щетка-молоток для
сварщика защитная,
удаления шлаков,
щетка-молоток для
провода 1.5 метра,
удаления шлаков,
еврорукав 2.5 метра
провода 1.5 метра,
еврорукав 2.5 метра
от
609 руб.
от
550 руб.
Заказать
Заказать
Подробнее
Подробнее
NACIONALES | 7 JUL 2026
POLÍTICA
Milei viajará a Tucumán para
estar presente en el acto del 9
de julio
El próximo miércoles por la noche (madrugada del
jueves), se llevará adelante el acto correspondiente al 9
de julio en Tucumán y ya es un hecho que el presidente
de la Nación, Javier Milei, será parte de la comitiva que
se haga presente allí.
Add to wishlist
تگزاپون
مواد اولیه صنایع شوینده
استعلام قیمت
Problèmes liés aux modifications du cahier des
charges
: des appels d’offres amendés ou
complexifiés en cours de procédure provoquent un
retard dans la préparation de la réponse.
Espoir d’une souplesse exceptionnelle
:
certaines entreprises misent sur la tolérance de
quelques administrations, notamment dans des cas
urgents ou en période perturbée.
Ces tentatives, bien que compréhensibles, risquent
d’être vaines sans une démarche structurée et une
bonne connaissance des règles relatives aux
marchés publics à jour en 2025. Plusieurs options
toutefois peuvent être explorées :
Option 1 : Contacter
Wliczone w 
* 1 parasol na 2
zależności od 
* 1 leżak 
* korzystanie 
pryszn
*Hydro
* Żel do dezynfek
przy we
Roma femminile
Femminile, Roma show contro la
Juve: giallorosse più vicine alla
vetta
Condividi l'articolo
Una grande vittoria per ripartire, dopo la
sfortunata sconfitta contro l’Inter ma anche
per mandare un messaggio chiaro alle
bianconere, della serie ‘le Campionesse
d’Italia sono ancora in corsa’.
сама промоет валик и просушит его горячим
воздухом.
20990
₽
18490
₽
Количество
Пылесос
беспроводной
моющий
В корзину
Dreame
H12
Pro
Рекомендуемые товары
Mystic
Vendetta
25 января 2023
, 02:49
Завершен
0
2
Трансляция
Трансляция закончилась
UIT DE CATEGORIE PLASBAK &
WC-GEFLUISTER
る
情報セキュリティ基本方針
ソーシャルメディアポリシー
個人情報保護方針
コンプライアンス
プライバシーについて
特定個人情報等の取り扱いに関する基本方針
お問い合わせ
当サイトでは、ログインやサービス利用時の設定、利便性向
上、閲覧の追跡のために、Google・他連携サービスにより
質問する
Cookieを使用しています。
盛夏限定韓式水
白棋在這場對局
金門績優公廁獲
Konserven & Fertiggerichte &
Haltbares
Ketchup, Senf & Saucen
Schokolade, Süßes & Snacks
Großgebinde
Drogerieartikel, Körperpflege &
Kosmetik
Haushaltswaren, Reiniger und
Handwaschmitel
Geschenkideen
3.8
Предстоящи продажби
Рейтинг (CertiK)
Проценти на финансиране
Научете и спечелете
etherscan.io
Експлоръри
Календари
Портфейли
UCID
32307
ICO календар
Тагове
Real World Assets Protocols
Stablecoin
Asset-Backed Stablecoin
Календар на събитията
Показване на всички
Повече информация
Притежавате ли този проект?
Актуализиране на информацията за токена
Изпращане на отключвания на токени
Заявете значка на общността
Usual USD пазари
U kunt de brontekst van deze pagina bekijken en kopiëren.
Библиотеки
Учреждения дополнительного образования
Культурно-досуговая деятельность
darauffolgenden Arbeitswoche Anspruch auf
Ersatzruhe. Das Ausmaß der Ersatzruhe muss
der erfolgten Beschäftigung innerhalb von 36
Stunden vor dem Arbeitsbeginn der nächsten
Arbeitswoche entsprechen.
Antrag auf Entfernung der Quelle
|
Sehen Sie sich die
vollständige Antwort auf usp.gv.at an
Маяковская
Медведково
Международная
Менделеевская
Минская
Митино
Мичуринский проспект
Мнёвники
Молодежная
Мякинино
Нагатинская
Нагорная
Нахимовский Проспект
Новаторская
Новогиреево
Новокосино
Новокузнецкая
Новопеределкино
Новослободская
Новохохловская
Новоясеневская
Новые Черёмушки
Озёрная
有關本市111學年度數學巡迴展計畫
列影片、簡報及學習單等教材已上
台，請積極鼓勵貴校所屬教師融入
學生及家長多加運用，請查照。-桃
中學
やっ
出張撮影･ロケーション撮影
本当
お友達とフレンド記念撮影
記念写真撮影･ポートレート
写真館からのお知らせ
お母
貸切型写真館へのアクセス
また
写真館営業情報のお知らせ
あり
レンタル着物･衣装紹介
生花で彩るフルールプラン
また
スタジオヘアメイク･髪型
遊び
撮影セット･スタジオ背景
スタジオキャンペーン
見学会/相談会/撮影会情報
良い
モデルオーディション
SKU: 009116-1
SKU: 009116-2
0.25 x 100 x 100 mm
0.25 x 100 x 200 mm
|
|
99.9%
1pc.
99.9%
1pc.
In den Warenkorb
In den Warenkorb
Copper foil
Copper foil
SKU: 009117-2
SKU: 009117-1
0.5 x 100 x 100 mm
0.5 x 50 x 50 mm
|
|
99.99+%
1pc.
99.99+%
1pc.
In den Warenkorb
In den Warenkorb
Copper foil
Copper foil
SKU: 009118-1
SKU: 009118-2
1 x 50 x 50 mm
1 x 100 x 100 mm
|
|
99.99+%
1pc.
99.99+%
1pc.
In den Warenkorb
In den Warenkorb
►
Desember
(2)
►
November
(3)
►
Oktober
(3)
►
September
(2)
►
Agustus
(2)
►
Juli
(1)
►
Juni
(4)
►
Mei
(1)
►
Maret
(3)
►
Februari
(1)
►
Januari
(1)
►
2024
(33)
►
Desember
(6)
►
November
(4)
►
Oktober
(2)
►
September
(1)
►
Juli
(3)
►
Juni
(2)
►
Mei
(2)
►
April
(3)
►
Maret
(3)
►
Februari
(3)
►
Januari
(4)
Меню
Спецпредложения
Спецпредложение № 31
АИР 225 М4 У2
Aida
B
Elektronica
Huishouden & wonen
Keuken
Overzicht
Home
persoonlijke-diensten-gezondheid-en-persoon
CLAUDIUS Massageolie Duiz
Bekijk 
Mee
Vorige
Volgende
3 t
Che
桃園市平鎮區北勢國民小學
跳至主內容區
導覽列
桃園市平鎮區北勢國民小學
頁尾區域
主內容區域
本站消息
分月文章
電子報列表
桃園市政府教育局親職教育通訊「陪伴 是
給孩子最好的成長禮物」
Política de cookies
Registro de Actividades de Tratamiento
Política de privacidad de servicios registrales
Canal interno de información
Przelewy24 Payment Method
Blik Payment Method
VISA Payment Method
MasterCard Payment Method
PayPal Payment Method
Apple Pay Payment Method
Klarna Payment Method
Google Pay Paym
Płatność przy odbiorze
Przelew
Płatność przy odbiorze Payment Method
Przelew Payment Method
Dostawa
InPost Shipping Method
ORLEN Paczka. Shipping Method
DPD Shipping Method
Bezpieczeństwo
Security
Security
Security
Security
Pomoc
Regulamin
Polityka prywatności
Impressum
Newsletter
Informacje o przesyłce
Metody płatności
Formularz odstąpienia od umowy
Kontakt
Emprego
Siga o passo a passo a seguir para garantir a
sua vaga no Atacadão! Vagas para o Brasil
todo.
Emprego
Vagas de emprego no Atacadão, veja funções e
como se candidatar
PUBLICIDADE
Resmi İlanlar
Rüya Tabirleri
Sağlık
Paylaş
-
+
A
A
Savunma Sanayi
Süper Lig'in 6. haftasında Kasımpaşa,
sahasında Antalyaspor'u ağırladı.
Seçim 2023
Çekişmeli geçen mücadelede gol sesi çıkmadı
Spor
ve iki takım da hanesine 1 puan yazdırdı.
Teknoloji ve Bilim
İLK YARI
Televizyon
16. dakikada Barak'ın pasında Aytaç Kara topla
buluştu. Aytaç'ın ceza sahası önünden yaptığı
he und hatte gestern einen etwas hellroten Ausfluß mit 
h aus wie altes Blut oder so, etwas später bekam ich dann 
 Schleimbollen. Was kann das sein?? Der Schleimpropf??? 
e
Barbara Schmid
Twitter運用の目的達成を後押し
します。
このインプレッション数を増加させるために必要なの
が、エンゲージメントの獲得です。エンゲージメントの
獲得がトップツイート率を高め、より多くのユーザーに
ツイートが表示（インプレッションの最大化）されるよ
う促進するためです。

- - - - - - -

> _EXERCISE AIM_: Which lines in the records above include the word "Трансляция"? Copy them out.

> _ANSWER TO THIS EXERCISE_:
Трансляция
Трансляция закончилась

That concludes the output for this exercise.